In addition to the conservative ruling class of Europe, conservative ideas appealed to peasants, who wanted to preserve traditional ways.
Conservatives of the early 1800s wanted to return to the way things had been before 1789. They had benefited under the old order. They wanted to restore royal families to the thrones they had lost when Napoleon swept across Europe. They supported a social hierarchy in which lower classes respected and obeyed their social superiors.
Conservatives also backed an established church—Catholic in Austria and southern Europe, Protestant in northern Europe, and Eastern Orthodox in eastern Europe.
Conservatives believed that talk about natural rights and constitutional government could lead only to chaos, as in France in 1789. If change had to come, they argued, it must come slowly. Conservatives felt that their own interest in peace and stability benefited everyone. Conservative leaders like Metternich opposed freedom of the press, which could spread revolutionary ideas. Metternich urged monarchs to crush protests in their own lands and help others to douse the flames of rebellion wherever they erupted.

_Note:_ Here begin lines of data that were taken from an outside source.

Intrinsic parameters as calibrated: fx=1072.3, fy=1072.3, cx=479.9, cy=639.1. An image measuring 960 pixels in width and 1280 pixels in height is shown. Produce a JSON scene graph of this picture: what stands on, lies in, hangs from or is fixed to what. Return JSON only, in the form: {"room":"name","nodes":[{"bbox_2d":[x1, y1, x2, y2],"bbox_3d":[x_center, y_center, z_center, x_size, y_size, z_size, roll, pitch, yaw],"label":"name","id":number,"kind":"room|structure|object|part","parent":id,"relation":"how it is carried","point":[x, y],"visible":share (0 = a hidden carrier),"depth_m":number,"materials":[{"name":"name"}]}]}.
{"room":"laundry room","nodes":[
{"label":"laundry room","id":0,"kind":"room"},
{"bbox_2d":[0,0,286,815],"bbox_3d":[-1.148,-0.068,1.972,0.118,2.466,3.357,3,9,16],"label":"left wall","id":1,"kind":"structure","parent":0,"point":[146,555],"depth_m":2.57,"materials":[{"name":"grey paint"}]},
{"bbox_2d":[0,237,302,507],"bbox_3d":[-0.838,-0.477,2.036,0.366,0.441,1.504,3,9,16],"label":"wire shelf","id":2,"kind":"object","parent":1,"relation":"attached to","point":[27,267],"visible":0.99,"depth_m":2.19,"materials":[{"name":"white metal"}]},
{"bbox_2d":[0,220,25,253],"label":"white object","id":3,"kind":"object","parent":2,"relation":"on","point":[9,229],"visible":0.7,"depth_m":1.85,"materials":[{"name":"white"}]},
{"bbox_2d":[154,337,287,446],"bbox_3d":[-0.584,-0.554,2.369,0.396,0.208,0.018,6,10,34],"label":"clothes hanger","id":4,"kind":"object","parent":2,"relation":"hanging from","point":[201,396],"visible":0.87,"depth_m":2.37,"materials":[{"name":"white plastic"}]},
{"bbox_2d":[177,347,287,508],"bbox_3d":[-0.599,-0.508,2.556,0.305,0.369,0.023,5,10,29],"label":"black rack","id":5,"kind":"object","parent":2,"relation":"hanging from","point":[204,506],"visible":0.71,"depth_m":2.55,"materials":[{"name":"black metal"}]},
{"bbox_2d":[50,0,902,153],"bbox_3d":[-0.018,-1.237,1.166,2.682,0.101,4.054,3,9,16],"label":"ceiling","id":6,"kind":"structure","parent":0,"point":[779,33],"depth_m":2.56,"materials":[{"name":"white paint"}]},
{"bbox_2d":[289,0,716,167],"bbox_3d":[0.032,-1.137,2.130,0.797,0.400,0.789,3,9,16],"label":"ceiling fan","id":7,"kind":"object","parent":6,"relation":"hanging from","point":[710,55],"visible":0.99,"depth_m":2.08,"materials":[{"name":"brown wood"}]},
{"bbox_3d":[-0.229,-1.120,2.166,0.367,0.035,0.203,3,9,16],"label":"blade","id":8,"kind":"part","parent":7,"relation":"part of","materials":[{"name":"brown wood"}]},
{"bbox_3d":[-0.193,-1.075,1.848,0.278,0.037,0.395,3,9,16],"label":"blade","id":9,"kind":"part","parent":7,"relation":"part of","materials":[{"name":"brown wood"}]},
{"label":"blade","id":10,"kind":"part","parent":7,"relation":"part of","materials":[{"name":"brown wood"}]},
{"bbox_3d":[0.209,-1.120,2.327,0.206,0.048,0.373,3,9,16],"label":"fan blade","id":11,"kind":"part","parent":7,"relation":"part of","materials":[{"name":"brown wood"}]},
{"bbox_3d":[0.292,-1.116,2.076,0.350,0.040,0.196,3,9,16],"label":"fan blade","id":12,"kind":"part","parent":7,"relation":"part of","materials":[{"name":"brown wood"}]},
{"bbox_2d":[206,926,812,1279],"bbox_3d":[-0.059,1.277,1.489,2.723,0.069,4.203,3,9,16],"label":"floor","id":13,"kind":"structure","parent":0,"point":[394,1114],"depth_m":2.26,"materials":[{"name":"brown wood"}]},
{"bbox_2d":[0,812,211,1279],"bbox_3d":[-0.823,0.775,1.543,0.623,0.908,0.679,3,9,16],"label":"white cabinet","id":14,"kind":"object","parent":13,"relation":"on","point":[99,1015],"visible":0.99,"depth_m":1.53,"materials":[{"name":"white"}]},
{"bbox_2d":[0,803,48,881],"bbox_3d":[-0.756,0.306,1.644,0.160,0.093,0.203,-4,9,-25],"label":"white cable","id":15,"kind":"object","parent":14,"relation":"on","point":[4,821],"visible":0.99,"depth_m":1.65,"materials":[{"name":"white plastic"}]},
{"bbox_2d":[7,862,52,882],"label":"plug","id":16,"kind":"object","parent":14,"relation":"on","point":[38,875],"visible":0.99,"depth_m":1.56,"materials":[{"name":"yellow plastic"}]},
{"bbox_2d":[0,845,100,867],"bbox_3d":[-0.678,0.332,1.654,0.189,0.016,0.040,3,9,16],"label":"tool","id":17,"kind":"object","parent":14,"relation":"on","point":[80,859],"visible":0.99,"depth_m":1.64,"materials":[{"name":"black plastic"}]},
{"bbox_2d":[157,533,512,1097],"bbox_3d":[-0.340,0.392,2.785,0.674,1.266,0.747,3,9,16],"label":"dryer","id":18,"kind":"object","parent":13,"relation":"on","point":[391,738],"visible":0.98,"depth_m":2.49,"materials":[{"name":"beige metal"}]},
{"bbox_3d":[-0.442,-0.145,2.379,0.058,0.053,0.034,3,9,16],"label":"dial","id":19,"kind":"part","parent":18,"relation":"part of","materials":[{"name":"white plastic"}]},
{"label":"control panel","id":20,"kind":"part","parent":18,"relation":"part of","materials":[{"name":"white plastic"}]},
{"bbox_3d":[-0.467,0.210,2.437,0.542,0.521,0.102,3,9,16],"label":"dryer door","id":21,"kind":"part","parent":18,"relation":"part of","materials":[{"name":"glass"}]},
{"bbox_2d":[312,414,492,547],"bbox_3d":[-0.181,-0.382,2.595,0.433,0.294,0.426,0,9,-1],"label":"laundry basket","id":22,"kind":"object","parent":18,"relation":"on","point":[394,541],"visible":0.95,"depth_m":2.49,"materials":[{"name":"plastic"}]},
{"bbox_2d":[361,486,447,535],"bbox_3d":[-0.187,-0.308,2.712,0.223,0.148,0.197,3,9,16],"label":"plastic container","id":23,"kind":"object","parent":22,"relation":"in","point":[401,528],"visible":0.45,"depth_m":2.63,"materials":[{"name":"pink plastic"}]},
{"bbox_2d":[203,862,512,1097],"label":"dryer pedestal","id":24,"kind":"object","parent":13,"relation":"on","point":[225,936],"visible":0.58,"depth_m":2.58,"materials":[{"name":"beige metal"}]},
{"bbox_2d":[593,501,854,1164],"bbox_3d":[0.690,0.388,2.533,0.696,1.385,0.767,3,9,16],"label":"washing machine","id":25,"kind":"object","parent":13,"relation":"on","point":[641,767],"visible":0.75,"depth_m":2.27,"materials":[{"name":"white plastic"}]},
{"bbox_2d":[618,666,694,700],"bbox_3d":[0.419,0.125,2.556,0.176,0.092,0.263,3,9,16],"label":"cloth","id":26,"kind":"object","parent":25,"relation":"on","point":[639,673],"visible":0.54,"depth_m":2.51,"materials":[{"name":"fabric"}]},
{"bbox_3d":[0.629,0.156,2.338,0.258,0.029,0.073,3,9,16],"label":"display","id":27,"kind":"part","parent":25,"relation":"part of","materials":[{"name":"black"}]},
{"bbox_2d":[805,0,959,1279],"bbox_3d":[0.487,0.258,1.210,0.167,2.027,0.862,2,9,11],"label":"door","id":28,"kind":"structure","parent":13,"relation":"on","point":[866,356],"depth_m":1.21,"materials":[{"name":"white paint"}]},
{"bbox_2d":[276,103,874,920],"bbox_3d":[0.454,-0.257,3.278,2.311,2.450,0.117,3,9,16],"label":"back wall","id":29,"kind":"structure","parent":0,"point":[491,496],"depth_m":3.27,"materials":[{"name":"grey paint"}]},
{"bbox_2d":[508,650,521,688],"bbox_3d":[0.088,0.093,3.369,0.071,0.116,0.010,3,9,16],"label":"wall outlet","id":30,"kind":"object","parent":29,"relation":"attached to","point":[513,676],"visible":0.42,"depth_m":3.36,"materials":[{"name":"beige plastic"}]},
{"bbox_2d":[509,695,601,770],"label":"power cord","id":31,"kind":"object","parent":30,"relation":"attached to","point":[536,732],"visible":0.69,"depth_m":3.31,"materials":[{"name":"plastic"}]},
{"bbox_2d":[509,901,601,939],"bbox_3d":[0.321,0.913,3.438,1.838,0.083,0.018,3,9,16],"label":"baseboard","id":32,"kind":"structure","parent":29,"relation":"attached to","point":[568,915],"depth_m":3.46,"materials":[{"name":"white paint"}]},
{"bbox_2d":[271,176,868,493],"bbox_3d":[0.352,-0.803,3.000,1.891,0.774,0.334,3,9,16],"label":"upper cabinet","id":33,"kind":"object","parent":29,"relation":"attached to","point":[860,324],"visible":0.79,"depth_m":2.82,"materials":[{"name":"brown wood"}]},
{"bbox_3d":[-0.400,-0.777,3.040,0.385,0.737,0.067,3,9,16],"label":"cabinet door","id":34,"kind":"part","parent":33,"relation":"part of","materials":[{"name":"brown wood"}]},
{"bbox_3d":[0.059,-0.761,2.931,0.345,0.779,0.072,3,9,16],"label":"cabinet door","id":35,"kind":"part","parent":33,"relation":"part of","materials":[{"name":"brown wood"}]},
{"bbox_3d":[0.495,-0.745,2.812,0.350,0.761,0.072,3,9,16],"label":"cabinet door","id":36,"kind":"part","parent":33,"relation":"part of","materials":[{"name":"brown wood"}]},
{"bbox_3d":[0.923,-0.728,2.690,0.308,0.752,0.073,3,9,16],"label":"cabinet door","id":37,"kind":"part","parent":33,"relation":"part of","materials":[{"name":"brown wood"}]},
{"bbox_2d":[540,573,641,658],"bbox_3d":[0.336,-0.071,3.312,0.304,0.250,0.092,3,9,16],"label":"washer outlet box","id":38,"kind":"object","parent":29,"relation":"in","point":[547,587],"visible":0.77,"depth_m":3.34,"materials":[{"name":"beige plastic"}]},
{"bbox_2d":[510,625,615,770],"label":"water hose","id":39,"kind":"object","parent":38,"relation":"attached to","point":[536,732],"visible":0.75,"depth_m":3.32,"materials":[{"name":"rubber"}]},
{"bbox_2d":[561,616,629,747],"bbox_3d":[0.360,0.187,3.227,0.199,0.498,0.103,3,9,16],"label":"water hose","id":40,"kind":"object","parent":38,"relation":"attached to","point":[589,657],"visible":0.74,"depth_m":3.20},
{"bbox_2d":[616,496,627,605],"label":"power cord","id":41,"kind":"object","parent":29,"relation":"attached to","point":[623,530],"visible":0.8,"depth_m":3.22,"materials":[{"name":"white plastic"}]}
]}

A determined Prince Metternich stands firm, with an angry crowd behind him. Who does the crowd represent, and what do they want?
What was the primary goal of conservatives in the Concert of Europe?
Challenging the conservatives at every turn were the liberals. Liberals embraced the ideas of the Enlightenment and the French Revolution. Their goals, and the rising tide of nationalism, ignited revolts across Europe.
Because liberals spoke mostly for the bourgeoisie, or middle class, their ideas are sometimes called “bourgeois liberalism.” Liberals included business owners, bankers, and lawyers, as well as politicians, newspaper editors, writers, and others who helped to shape public opinion.
Liberals wanted governments to be based on written constitutions and separation of powers. They opposed the old notion of the divine right of monarchs and the tradition of a ruling aristocracy. Liberals called for rulers elected by the people and responsible to them. Thus, most liberals favored a republican form of government over a monarchy, or at least wanted the monarch to be limited by a constitution.
After the Congress of Vienna, liberals repeatedly protested and rebelled against the conservative order. How do the liberal protesters in this image differ in appearance from the image of the conservative leader Metternich in the previous text?
Liberals defended natural rights such as liberty and equality. They stood for property rights and freedom of religion. Liberals of the early 1800s saw the role of government as limited to protecting these basic rights.